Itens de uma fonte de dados
────────────────────────────────────────

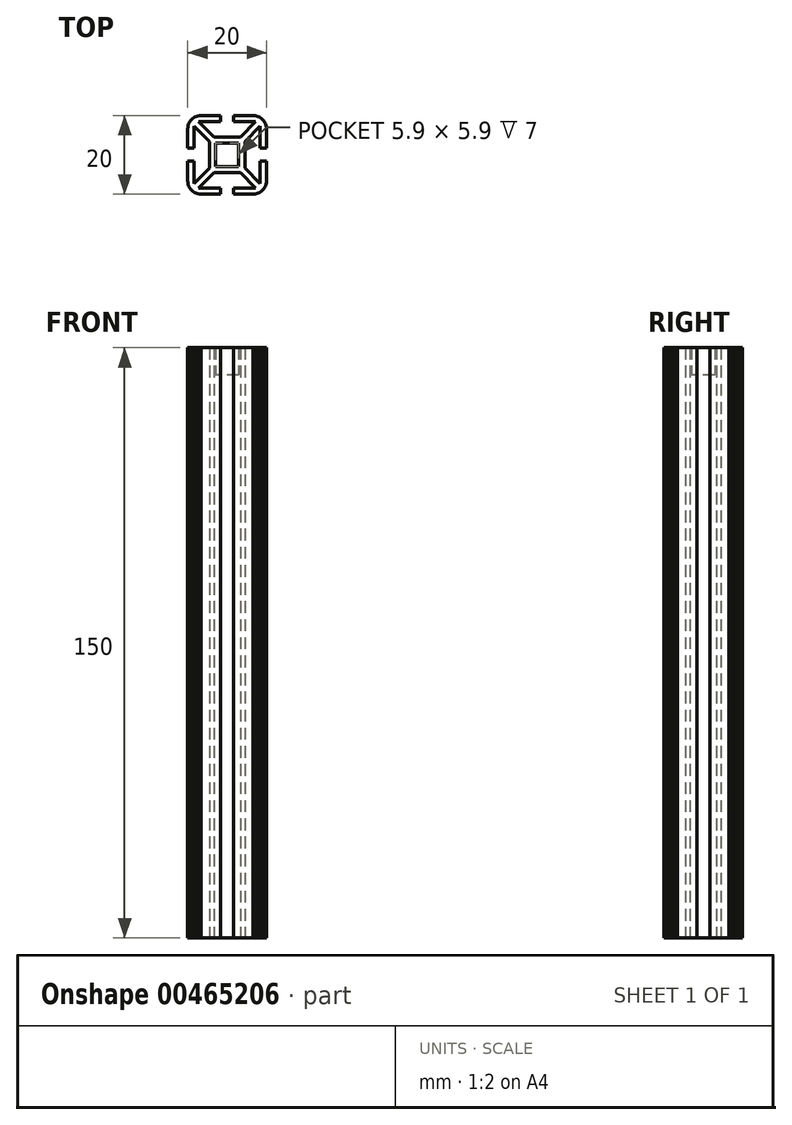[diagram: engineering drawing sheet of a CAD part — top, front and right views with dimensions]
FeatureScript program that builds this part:
annotation { "Feature Type Name" : "Feature", "Feature Type Description" : "" }
export const myFeature = defineFeature(function(context is Context, id is Id, definition is map)
    precondition{}
    {
        {
            var Q0;
            Q0=qCreatedBy(makeId("Top.planeOp"),FACE);
            var sketch = newSketch(context, id + "F0", { "sketchPlane" : qUnion([Q0])});
            skLineSegment(sketch, "E0", {"start": v(-9, 9) * mm, "end": v(-9.3, 8.66) * mm});
            skLineSegment(sketch, "E1", {"start": v(-9.54, 8.3) * mm, "end": v(-9.74, 7.9) * mm});
            skLineSegment(sketch, "E2", {"start": v(8.3, -9.54) * mm, "end": v(8.66, -9.3) * mm});
            skLineSegment(sketch, "E3", {"start": v(9.88, -7.47) * mm, "end": v(9.97, -7.03) * mm});
            skLineSegment(sketch, "E4", {"start": v(8.66, 9.3) * mm, "end": v(8.3, 9.54) * mm});
            skLineSegment(sketch, "E5", {"start": v(9.3, -8.66) * mm, "end": v(9.54, -8.3) * mm});
            skLineSegment(sketch, "E6", {"start": v(-8.3, 9.54) * mm, "end": v(-8.66, 9.3) * mm});
            skLineSegment(sketch, "E7", {"start": v(9.54, 8.3) * mm, "end": v(9.3, 8.66) * mm});
            skLineSegment(sketch, "E8", {"start": v(-4.5, 3.37) * mm, "end": v(-4.5, -3.37) * mm});
            skLineSegment(sketch, "E9", {"start": v(-10, -6.59) * mm, "end": v(-9.97, -7.03) * mm});
            skLineSegment(sketch, "E10", {"start": v(-10, 1.65) * mm, "end": v(-10, 6.59) * mm});
            skLineSegment(sketch, "E11", {"start": v(-10, -6.59) * mm, "end": v(-10, -1.65) * mm});
            skLineSegment(sketch, "E12", {"start": v(-9.97, -7.03) * mm, "end": v(-9.88, -7.47) * mm});
            skLineSegment(sketch, "E13", {"start": v(-9.88, -7.47) * mm, "end": v(-9.74, -7.9) * mm});
            skLineSegment(sketch, "E14", {"start": v(-9.74, -7.9) * mm, "end": v(-9.54, -8.3) * mm});
            skLineSegment(sketch, "E15", {"start": v(-9.54, -8.3) * mm, "end": v(-9.3, -8.66) * mm});
            skLineSegment(sketch, "E16", {"start": v(-9.3, -8.66) * mm, "end": v(-9, -9) * mm});
            skLineSegment(sketch, "E17", {"start": v(-9, -9) * mm, "end": v(-8.66, -9.3) * mm});
            skLineSegment(sketch, "E18", {"start": v(-8.66, -9.3) * mm, "end": v(-8.3, -9.54) * mm});
            skLineSegment(sketch, "E19", {"start": v(-8.3, -9.54) * mm, "end": v(-7.9, -9.74) * mm});
            skLineSegment(sketch, "E20", {"start": v(-7.9, -9.74) * mm, "end": v(-7.47, -9.88) * mm});
            skLineSegment(sketch, "E21", {"start": v(-7.47, -9.88) * mm, "end": v(-7.03, -9.97) * mm});
            skLineSegment(sketch, "E22", {"start": v(-7.03, -9.97) * mm, "end": v(-6.59, -10) * mm});
            skLineSegment(sketch, "E23", {"start": v(-1.65, -10) * mm, "end": v(-6.59, -10) * mm});
            skLineSegment(sketch, "E24", {"start": v(-3.37, -4.5) * mm, "end": v(3.37, -4.5) * mm});
            skLineSegment(sketch, "E25", {"start": v(6.59, -10) * mm, "end": v(1.65, -10) * mm});
            skLineSegment(sketch, "E26", {"start": v(6.59, -10) * mm, "end": v(7.03, -9.97) * mm});
            skLineSegment(sketch, "E27", {"start": v(7.03, -9.97) * mm, "end": v(7.47, -9.88) * mm});
            skLineSegment(sketch, "E28", {"start": v(7.47, -9.88) * mm, "end": v(7.9, -9.74) * mm});
            skLineSegment(sketch, "E29", {"start": v(7.9, -9.74) * mm, "end": v(8.3, -9.54) * mm});
            skLineSegment(sketch, "E30", {"start": v(8.66, -9.3) * mm, "end": v(9, -9) * mm});
            skLineSegment(sketch, "E31", {"start": v(9, -9) * mm, "end": v(9.3, -8.66) * mm});
            skLineSegment(sketch, "E32", {"start": v(9.54, -8.3) * mm, "end": v(9.74, -7.9) * mm});
            skLineSegment(sketch, "E33", {"start": v(9.74, -7.9) * mm, "end": v(9.88, -7.47) * mm});
            skLineSegment(sketch, "E34", {"start": v(9.97, -7.03) * mm, "end": v(10, -6.59) * mm});
            skLineSegment(sketch, "E35", {"start": v(10, -1.65) * mm, "end": v(10, -6.59) * mm});
            skLineSegment(sketch, "E36", {"start": v(4.5, -3.37) * mm, "end": v(4.5, 3.37) * mm});
            skLineSegment(sketch, "E37", {"start": v(10, 6.59) * mm, "end": v(10, 1.65) * mm});
            skLineSegment(sketch, "E38", {"start": v(10, 6.59) * mm, "end": v(9.97, 7.03) * mm});
            skLineSegment(sketch, "E39", {"start": v(9.97, 7.03) * mm, "end": v(9.88, 7.47) * mm});
            skLineSegment(sketch, "E40", {"start": v(9.88, 7.47) * mm, "end": v(9.74, 7.9) * mm});
            skLineSegment(sketch, "E41", {"start": v(9.74, 7.9) * mm, "end": v(9.54, 8.3) * mm});
            skLineSegment(sketch, "E42", {"start": v(9.3, 8.66) * mm, "end": v(9, 9) * mm});
            skLineSegment(sketch, "E43", {"start": v(9, 9) * mm, "end": v(8.66, 9.3) * mm});
            skLineSegment(sketch, "E44", {"start": v(8.3, 9.54) * mm, "end": v(7.9, 9.74) * mm});
            skLineSegment(sketch, "E45", {"start": v(7.9, 9.74) * mm, "end": v(7.47, 9.88) * mm});
            skLineSegment(sketch, "E46", {"start": v(7.47, 9.88) * mm, "end": v(7.03, 9.97) * mm});
            skLineSegment(sketch, "E47", {"start": v(7.03, 9.97) * mm, "end": v(6.59, 10) * mm});
            skLineSegment(sketch, "E48", {"start": v(1.65, 10) * mm, "end": v(6.59, 10) * mm});
            skLineSegment(sketch, "E49", {"start": v(3.37, 4.5) * mm, "end": v(-3.37, 4.5) * mm});
            skLineSegment(sketch, "E50", {"start": v(-6.59, 10) * mm, "end": v(-7.03, 9.97) * mm});
            skLineSegment(sketch, "E51", {"start": v(-7.03, 9.97) * mm, "end": v(-7.47, 9.88) * mm});
            skLineSegment(sketch, "E52", {"start": v(-7.47, 9.88) * mm, "end": v(-7.9, 9.74) * mm});
            skLineSegment(sketch, "E53", {"start": v(-7.9, 9.74) * mm, "end": v(-8.3, 9.54) * mm});
            skLineSegment(sketch, "E54", {"start": v(-8.66, 9.3) * mm, "end": v(-9, 9) * mm});
            skLineSegment(sketch, "E55", {"start": v(-9.3, 8.66) * mm, "end": v(-9.54, 8.3) * mm});
            skLineSegment(sketch, "E56", {"start": v(-9.74, 7.9) * mm, "end": v(-9.88, 7.47) * mm});
            skLineSegment(sketch, "E57", {"start": v(-9.88, 7.47) * mm, "end": v(-9.97, 7.03) * mm});
            skLineSegment(sketch, "E58", {"start": v(-9.97, 7.03) * mm, "end": v(-10, 6.59) * mm});
            skLineSegment(sketch, "E59", {"start": v(-4.5, -3.37) * mm, "end": v(-8.4, -7.27) * mm});
            skLineSegment(sketch, "E60", {"start": v(-8.4, -1.65) * mm, "end": v(-10, -1.65) * mm});
            skLineSegment(sketch, "E61", {"start": v(-8.4, -7.27) * mm, "end": v(-8.4, -1.65) * mm});
            skLineSegment(sketch, "E62", {"start": v(-3.37, -4.5) * mm, "end": v(-7.27, -8.4) * mm});
            skLineSegment(sketch, "E63", {"start": v(-1.65, -8.4) * mm, "end": v(-1.65, -10) * mm});
            skLineSegment(sketch, "E64", {"start": v(-7.27, -8.4) * mm, "end": v(-1.65, -8.4) * mm});
            skLineSegment(sketch, "E65", {"start": v(-4.5, 3.37) * mm, "end": v(-8.4, 7.27) * mm});
            skLineSegment(sketch, "E66", {"start": v(-8.4, 1.65) * mm, "end": v(-10, 1.65) * mm});
            skLineSegment(sketch, "E67", {"start": v(-8.4, 7.27) * mm, "end": v(-8.4, 1.65) * mm});
            skLineSegment(sketch, "E68", {"start": v(-3.37, 4.5) * mm, "end": v(-7.27, 8.4) * mm});
            skLineSegment(sketch, "E69", {"start": v(-1.65, 8.4) * mm, "end": v(-1.65, 10) * mm});
            skLineSegment(sketch, "E70", {"start": v(-7.27, 8.4) * mm, "end": v(-1.65, 8.4) * mm});
            skLineSegment(sketch, "E71", {"start": v(3.37, 4.5) * mm, "end": v(7.27, 8.4) * mm});
            skLineSegment(sketch, "E72", {"start": v(1.65, 8.4) * mm, "end": v(1.65, 10) * mm});
            skLineSegment(sketch, "E73", {"start": v(7.27, 8.4) * mm, "end": v(1.65, 8.4) * mm});
            skLineSegment(sketch, "E74", {"start": v(4.5, 3.37) * mm, "end": v(8.4, 7.27) * mm});
            skLineSegment(sketch, "E75", {"start": v(8.4, 1.65) * mm, "end": v(10, 1.65) * mm});
            skLineSegment(sketch, "E76", {"start": v(8.4, 7.27) * mm, "end": v(8.4, 1.65) * mm});
            skLineSegment(sketch, "E77", {"start": v(4.5, -3.37) * mm, "end": v(8.4, -7.27) * mm});
            skLineSegment(sketch, "E78", {"start": v(8.4, -1.65) * mm, "end": v(10, -1.65) * mm});
            skLineSegment(sketch, "E79", {"start": v(8.4, -7.27) * mm, "end": v(8.4, -1.65) * mm});
            skLineSegment(sketch, "E80", {"start": v(3.37, -4.5) * mm, "end": v(7.27, -8.4) * mm});
            skLineSegment(sketch, "E81", {"start": v(1.65, -8.4) * mm, "end": v(1.65, -10) * mm});
            skLineSegment(sketch, "E82", {"start": v(7.27, -8.4) * mm, "end": v(1.65, -8.4) * mm});
            skLineSegment(sketch, "E83", {"start": v(-1.65, 10) * mm, "end": v(-6.59, 10) * mm});
            skSolve(sketch);
        }
        {
            var Q0;
            Q0=qSketchRegion(id+"F0",true);
            extrude(context, id + "F1", {"entities" : qUnion([Q0]), "depth" : 150 * mm});
        }
        {
            var Q0;
            Q0=qCreatedBy(makeId("Top.planeOp"),FACE);
            var sketch = newSketch(context, id + "F2", { "sketchPlane" : qUnion([Q0])});
            skLineSegment(sketch, "E84.bottom", {"start": v(2.95, 2.95) * mm, "end": v(-2.95, 2.95) * mm});
            skLineSegment(sketch, "E84.top", {"start": v(2.95, -2.95) * mm, "end": v(-2.95, -2.95) * mm});
            skLineSegment(sketch, "E84.left", {"start": v(2.95, 2.95) * mm, "end": v(2.95, -2.95) * mm});
            skLineSegment(sketch, "E84.right", {"start": v(-2.95, 2.95) * mm, "end": v(-2.95, -2.95) * mm});
            skPoint(sketch, "E84.middle", {"position": v(0, 0) * mm});
            skSolve(sketch);
        }
        {
            var Q0;
            Q0=qSketchRegion(id+"F2",true);
            extrude(context, id + "F3", {"entities" : qUnion([Q0]), "operationType" : NewBodyOperationType.REMOVE, "depth" : 157 * mm, "hasSecondDirection" : true, "secondDirectionOppositeDirection" : false, "secondDirectionDepth" : 143 * mm});
        }
    });
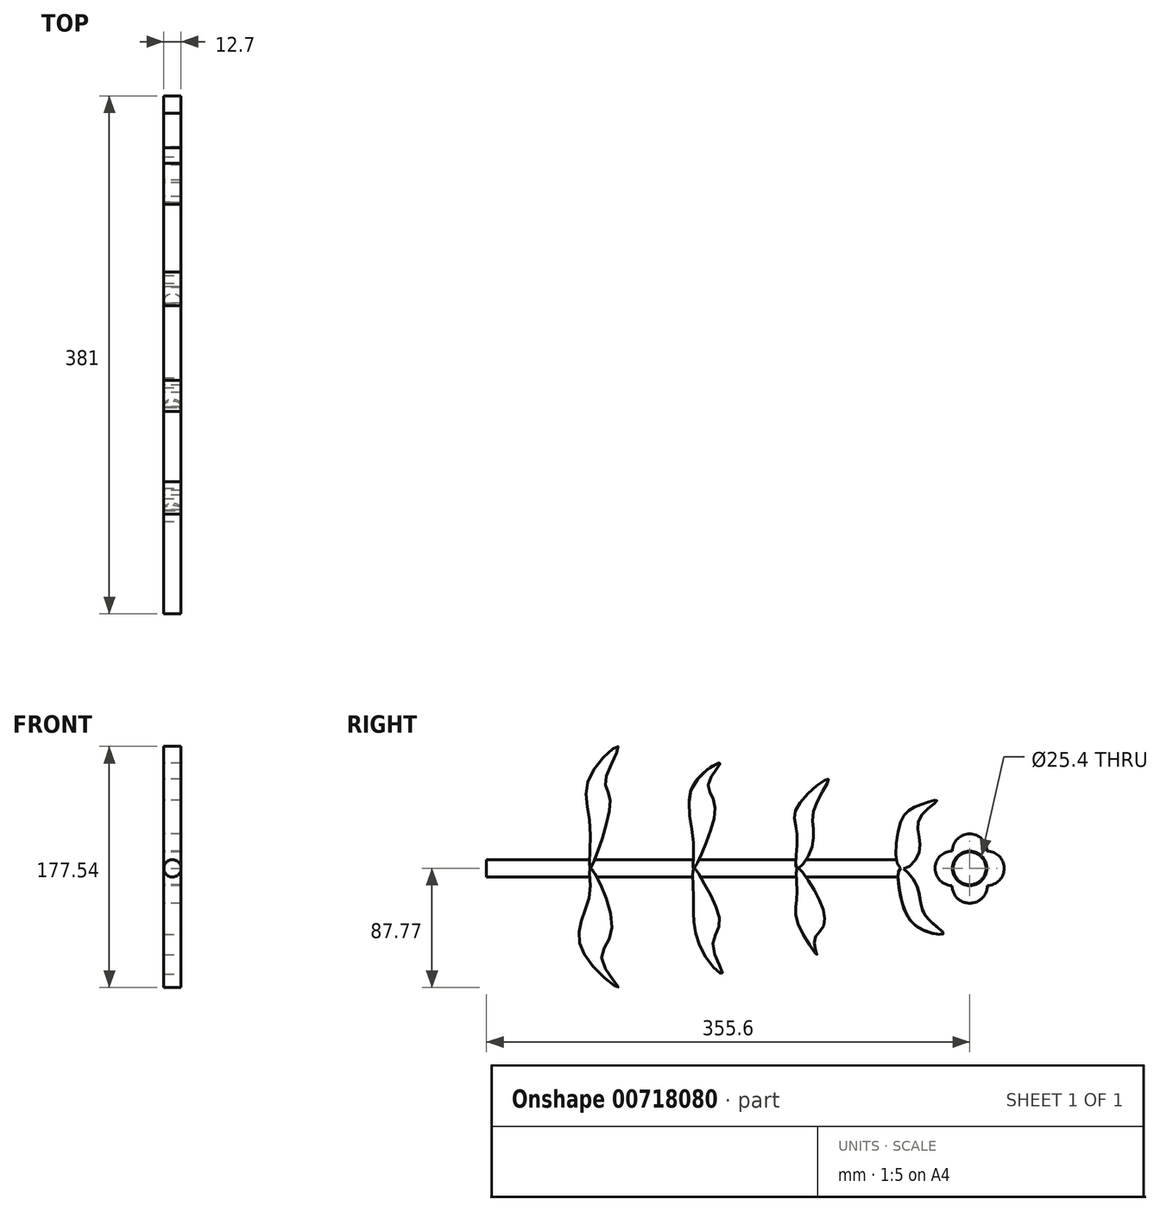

────────────────────────────────────────

# Exercício curto
Quais linhas dos dados acima contêm a string "sketchPlane"? Reúna todas elas.

# Solução completa
            var sketch = newSketch(context, id + "F0", { "sketchPlane" : qUnion([Q0])});
            var sketch = newSketch(context, id + "F2", { "sketchPlane" : qUnion([Q0])});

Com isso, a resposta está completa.